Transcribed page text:
-*-

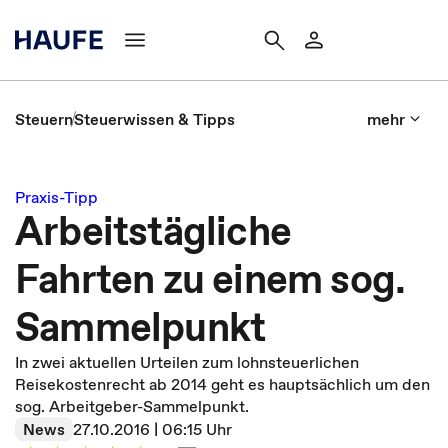
Steuern
Steuerwissen & Tipps
mehr
Praxis-Tipp
Arbeitstägliche
Fahrten zu einem sog.
Sammelpunkt
In zwei aktuellen Urteilen zum lohnsteuerlichen
Reisekostenrecht ab 2014 geht es hauptsächlich um den
sog. Arbeitgeber-Sammelpunkt.
News
27.10.2016 | 06:15 Uhr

-*-

TASK GOAL =
Reproduce all of the data above line for line without any changes, leaving out the pictures.

THE COMPLETED TASK =
Steuern
Steuerwissen & Tipps
mehr
Praxis-Tipp
Arbeitstägliche
Fahrten zu einem sog.
Sammelpunkt
In zwei aktuellen Urteilen zum lohnsteuerlichen
Reisekostenrecht ab 2014 geht es hauptsächlich um den
sog. Arbeitgeber-Sammelpunkt.
News
27.10.2016 | 06:15 Uhr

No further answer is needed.